In quei pochi metri ho sentito tutta la responsabilità di recare il simbolo più alto degli atleti che sacrificano la propria vita per un millesimo di secondo in meno e di tutti coloro che come me sono stati prescelti per testimoniare storie di solidarietà, riscatto, inclusione, cambiamento. Mi sono sentito parte di una squadra che attraversa i secoli e scandisce un appello di pace e fratellanza universale. Un tedoforo di fuoco testimone del desiderio luminosa di Pax Olimpica che generi una nuova umanità.
Le tante paure della vigilia (arriverò in tempo alla convocazione con un viaggio di 500 km, se dovessi inciampare, se si spegnesse la fiamma ed ultima ma non ultima: ci sarà la taglia giusta per me dell’uniforme da tedoforo?) si sono dissolte quando è toccato finalmente a me compiere il tragitto. Ho cominciato con passi lunghi, poi il cammino svelto ed infine una corsetta prima di consegnare la fiamma al tedoforo successivo.

[Elementi salvati da una raccolta]
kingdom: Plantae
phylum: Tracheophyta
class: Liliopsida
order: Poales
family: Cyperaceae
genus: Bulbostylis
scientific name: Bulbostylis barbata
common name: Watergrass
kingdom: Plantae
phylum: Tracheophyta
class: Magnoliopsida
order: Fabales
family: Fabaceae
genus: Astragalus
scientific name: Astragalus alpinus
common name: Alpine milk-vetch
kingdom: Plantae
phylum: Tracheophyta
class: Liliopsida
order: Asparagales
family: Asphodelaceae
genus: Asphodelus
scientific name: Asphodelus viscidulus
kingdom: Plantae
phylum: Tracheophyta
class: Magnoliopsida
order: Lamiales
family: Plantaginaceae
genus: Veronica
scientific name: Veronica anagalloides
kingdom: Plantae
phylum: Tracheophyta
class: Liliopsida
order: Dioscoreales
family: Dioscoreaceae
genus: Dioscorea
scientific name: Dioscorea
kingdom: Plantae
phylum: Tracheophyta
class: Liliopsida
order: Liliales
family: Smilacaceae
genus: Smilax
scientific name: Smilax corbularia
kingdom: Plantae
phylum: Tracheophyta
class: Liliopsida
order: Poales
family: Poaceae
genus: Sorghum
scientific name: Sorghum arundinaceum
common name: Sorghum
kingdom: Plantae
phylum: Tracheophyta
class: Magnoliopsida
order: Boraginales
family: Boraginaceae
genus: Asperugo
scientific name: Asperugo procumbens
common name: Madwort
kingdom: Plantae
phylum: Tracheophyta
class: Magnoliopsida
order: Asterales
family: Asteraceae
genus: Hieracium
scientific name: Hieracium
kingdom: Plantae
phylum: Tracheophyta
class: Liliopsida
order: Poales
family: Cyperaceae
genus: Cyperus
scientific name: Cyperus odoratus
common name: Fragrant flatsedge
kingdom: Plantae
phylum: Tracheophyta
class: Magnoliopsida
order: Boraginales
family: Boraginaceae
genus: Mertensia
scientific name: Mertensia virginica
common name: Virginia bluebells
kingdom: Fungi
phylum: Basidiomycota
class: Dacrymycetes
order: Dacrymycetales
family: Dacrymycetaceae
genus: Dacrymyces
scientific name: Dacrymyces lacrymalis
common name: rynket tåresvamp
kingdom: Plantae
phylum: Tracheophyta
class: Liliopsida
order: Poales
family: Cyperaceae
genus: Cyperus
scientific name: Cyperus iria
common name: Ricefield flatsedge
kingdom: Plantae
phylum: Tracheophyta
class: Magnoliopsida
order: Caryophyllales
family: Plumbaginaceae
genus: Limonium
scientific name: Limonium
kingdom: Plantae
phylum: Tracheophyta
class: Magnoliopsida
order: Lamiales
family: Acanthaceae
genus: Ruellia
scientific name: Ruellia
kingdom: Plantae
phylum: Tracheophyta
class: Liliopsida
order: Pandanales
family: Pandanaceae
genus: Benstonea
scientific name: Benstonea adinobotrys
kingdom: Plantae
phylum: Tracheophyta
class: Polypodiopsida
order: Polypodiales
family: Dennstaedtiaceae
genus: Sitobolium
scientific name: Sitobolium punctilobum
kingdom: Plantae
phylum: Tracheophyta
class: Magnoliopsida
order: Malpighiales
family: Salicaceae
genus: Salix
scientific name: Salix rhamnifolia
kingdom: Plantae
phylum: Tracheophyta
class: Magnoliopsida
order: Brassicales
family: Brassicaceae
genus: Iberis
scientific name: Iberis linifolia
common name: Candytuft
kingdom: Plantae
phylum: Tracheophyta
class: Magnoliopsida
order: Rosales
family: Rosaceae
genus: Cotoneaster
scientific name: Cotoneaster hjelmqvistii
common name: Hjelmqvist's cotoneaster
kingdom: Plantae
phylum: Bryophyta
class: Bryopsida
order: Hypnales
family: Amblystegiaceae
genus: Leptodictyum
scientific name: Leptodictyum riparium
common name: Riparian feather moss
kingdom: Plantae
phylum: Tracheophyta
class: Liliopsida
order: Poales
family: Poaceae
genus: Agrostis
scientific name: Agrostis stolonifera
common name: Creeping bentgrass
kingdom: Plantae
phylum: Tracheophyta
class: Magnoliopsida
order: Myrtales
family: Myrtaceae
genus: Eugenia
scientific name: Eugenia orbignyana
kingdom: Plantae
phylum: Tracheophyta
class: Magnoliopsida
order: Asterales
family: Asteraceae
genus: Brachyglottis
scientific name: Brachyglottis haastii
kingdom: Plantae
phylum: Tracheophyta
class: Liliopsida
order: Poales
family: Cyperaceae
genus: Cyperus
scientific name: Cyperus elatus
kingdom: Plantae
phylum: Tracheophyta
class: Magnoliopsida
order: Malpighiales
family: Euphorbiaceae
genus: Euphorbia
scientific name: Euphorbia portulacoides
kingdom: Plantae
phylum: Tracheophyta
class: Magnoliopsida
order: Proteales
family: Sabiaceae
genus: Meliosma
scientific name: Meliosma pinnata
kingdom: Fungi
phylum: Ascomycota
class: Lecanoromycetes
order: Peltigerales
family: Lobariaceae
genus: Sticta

## Cosa fare
**A)** Ricopia dal testo sulla fiaccola olimpica tutto quello che va da "In quei pochi" fino a "una nuova umanità.".
**B)** Porta avanti il testo sulla fiaccola olimpica, cominciando subito dopo la sua ultima frase.
Il materiale non ha niente a che fare con il testo sulla fiaccola olimpica.

## Soluzioni
**A)**
In quei pochi metri ho sentito tutta la responsabilità di recare il simbolo più alto degli atleti che sacrificano la propria vita per un millesimo di secondo in meno e di tutti coloro che come me sono stati prescelti per testimoniare storie di solidarietà, riscatto, inclusione, cambiamento. Mi sono sentito parte di una squadra che attraversa i secoli e scandisce un appello di pace e fratellanza universale. Un tedoforo di fuoco testimone del desiderio luminosa di Pax Olimpica che generi una nuova umanità.

**B)**
Al termine del mio tragitto, per qualche istante, l’addetta al prelievo non è riuscita a spegnere la mia fiaccola. Ed il fuoco ha continuato ad ardere quasi a non volersi separare da me. Ed in effetti io lo sento ancora dentro il mio cuore, una fiamma inestinguibile di vita ed amicizia. Una gioia immensa che ha reso la mia vita più bella e felice. Una gioia condivisa con la mia famiglia e tutti i fratelli (10mila+1). La fiamma continua il suo viaggio verso Milano Cortina 2026 e noi continueremo sempre a tenerla accesa. Citius, Altius, Fortius, Communiter".